It places unknown/new software in a sandbox. You want an AV that tests all pre-existing packages in a sandbox.
did we find out who was that guy and why was he doing that?
Probably a state actor
It was Spez trying to collect more user data to make Reddit profitable
The CIA will know, we will most likely not.
We probably never will.
If we ever do, it’ll be 40 or 50 years from now.
Thank you open source for the transparency.
And thank you Microsoft.
Shocking, but true.
They just pay some dude that is doing good work
If this was done by multiple people, I’m sure the person that designed this delivery mechanism is really annoyed with the person that made the sloppy payload, since that made it all get detected right away.
I like to imagine this was thought up by some ambitious product manager who enthusiastically pitched this idea during their first week on the job.
Then they carefully and meticulously implemented their plan over 3 years, always promising the executives it would be a huge pay off. Then the product manager saw the writing on the wall that this project was gonna fail. Then they bailed while they could and got a better position at a different company.
The new product manager overseeing this project didn’t care about it at all.

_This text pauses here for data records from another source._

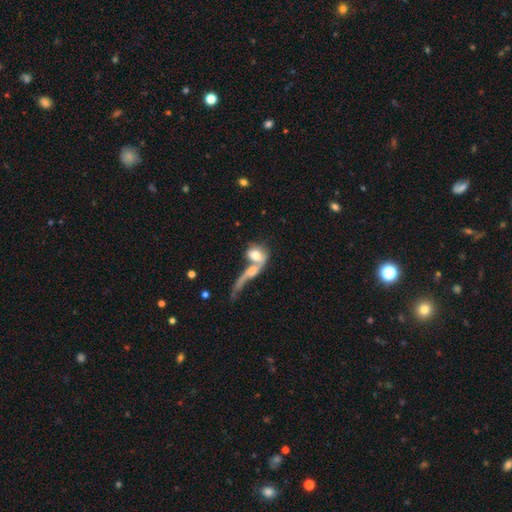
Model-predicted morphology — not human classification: A smooth galaxy with no disk features (58%) that is in between round and cigar-shaped (53%).

Vote fractions:
- Smooth or featured? smooth: 58% / featured or disk: 34% / star or artifact: 9%
- How rounded? in between: 53% / round: 38% / cigar-shaped: 9%
- Merging? merger: 63% / major disturbance: 16% / none: 14% / minor disturbance: 7%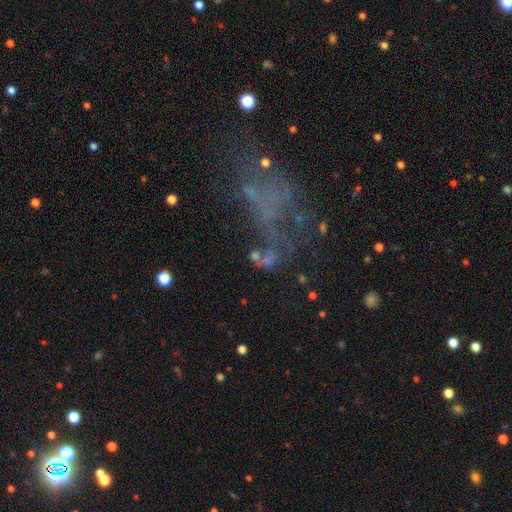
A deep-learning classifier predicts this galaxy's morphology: Q: Smooth or featured?
A: star or artifact (35%); runner-up: featured or disk (32%)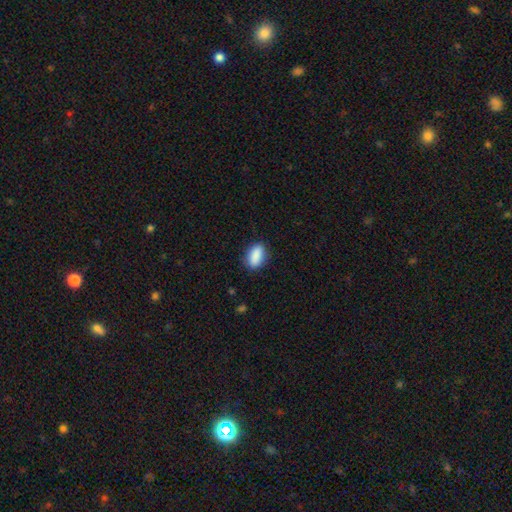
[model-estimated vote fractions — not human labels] A smooth galaxy with no disk features (89%) that is in between round and cigar-shaped (88%).

Vote fractions:
- Smooth or featured? smooth: 89% / star or artifact: 7% / featured or disk: 4%
- How rounded? in between: 88% / cigar-shaped: 6% / round: 5%
- Merging? none: 84% / minor disturbance: 12% / major disturbance: 3% / merger: 1%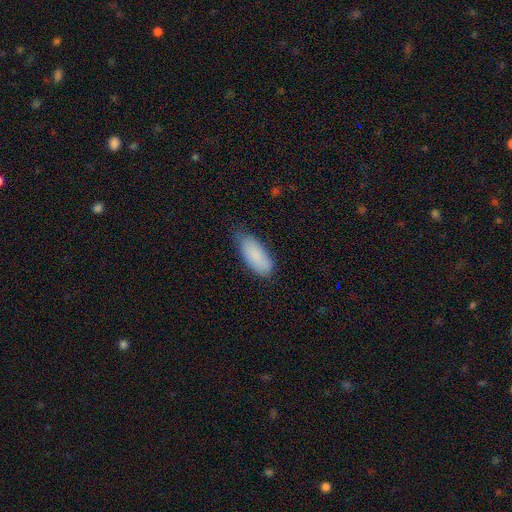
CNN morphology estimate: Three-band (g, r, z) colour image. It shows a smooth galaxy with no disk features (87%) that is in between round and cigar-shaped (85%). Merging: none (61%).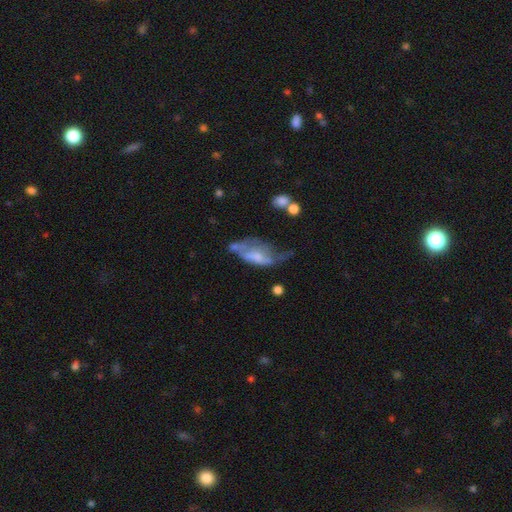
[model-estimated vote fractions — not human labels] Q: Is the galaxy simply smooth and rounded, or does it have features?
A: featured or disk — 52%.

New PM said fuck it and shipped the exploit before it was ready so the team could focus their work on a new project that would make new PM look good.
The new project will be ready in just 6-12 months, and it is totally going to disrupt the industry!

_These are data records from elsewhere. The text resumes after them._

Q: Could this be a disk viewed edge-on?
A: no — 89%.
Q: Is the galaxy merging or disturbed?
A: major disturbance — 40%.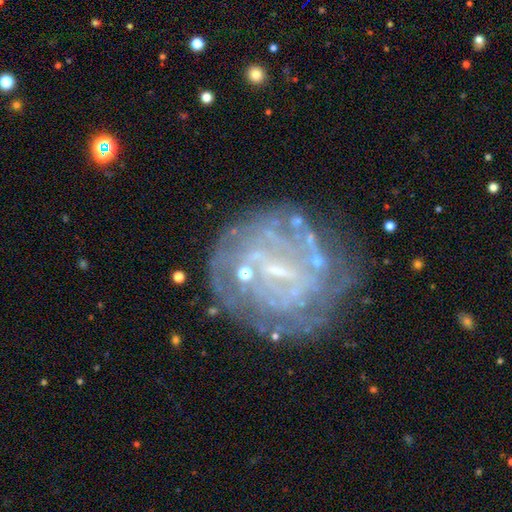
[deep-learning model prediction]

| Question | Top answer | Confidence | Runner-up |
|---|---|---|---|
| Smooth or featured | featured or disk | 76% | star or artifact (12%) |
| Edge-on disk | no | 96% | yes (4%) |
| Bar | weak | 41% | strong (33%) |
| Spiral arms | yes | 72% | no (28%) |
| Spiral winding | tight | 56% | medium (30%) |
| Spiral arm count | can't tell | 49% | 2 (14%) |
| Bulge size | small | 56% | none (24%) |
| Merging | none | 55% | minor disturbance (20%) |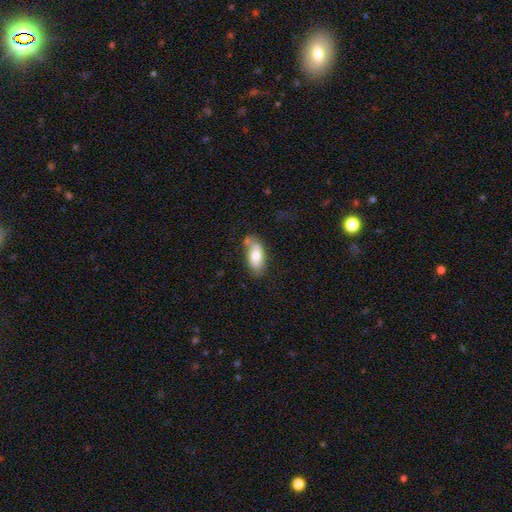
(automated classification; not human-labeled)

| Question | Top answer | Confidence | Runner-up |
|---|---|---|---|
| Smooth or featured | smooth | 69% | featured or disk (24%) |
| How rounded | in between | 89% | cigar-shaped (8%) |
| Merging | none | 66% | minor disturbance (20%) |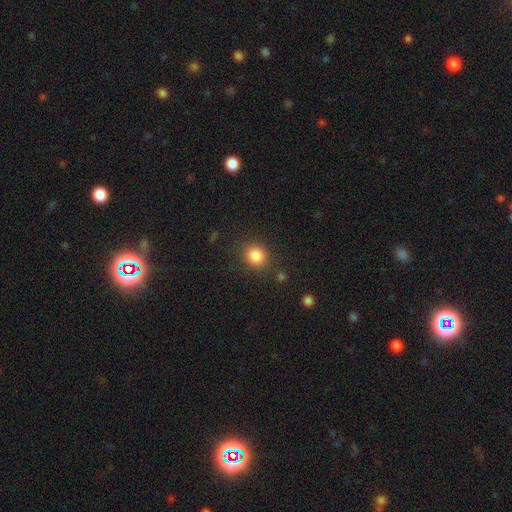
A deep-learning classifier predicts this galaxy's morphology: Smooth or featured: smooth — 84% (star or artifact — 11%)
How rounded: round — 77% (in between — 22%)
Merging: none — 85% (minor disturbance — 9%)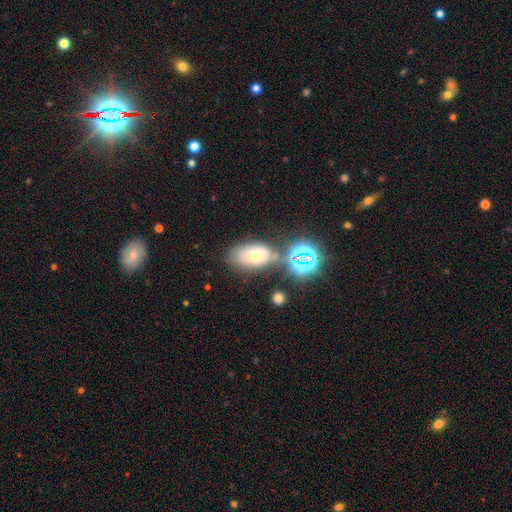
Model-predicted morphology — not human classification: type=smooth (51%); roundness=in between (88%); merging=none (49%).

I see a dark room of shady, hoody-wearing, code-projected-on-their-faces, typing-on-two-keyboards-at-once 90’s movie style hackers. The tables are littered with empty energy drink cans and empty pill bottles.

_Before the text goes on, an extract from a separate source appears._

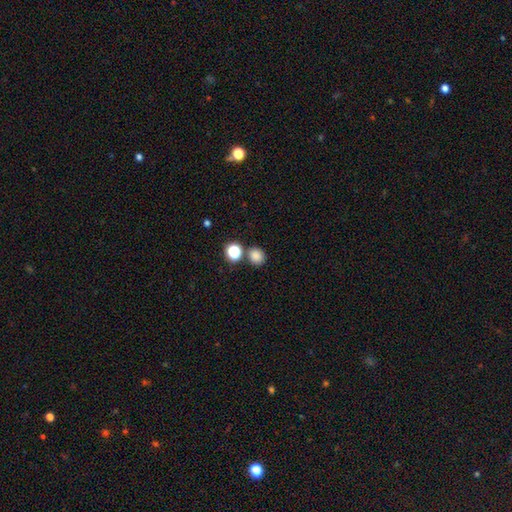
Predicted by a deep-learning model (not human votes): smooth-or-featured: smooth: 81% | star or artifact: 14% | featured or disk: 5%
  how-rounded: round: 83% | in between: 16% | cigar-shaped: 1%
  merging: none: 74% | merger: 15% | minor disturbance: 8% | major disturbance: 3%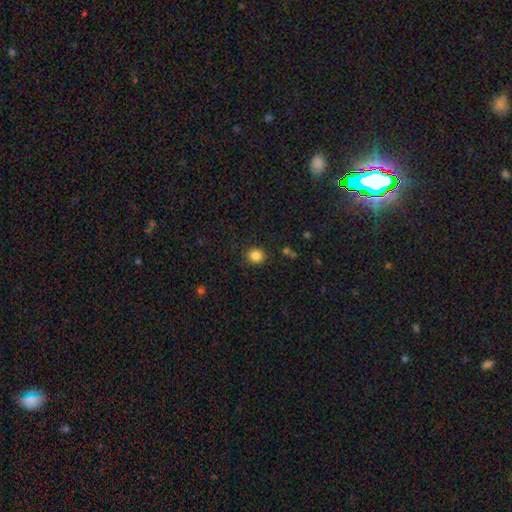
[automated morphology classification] Smooth or featured? Predicted: smooth (p=0.85). How rounded? Predicted: round (p=0.83). Merging? Predicted: none (p=0.89).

A man walks in. Smoking a thin cigarette, covered in tattoos and dressed in the flashiest interpretation of “Yakuza Gangster” imaginable, he grunts with disgust and mutters something in Japanese as he throws the cigarette to the floor, grinding it into the carpet with his thousand dollar shoes.
Flipping on the lights with an angry flourish, he yells at the room to gather for standup.
Cigarette is stomped.
Stickies fall from kanban board.
Backdoor dishonor.
I hope they are all extremely annoyed and frustrated
Inconvenienced, even.
Inconceivable!
I think going forward we need to look at packages with a single or few maintainers as target candidates. Especially if they are as widespread as this one was.
In addition I think security needs to be a higher priority too, no more patching fuzzers to allow that one program to compile. Fix the program.
I’d also love to see systems hardened by default.
Packages or dependencies with only one maintainer that are this popular have always been an issue, and not just a security one.
What happens when that person can’t afford to or doesn’t want to run the project anymore? What if they become malicious? What if they sell out? Etc.
What if the repository becomes stupid and takes a package away from a developer and said developer deletes his other packages. See leftpad.
In the words of the devs in that security email, and I’m paraphrasing -
“Lots of people giving next steps, not a lot people lending a hand.”
I say this as a person not lending a hand. This stuff over my head and outside my industry knowledge and experience, even after I spent the whole weekend piecing everything together.
You are right, as you note this requires a set of skills that many don’t possess.
I have been looking for ways I can help going forward too where time permits. I was just thinking having a list of possible targets would be helpful as we could crowdsource the effort on gitlab or something.
I know the folks in the lists are up to their necks going through this and they will communicate to us in good time when the investigations have concluded.
no more patching fuzzers to allow that one program to compile. Fix the program
Agreed.
Remember Debian’s OpenSSL fiasco? The one that affected all the other derivatives as well, including Ubuntu.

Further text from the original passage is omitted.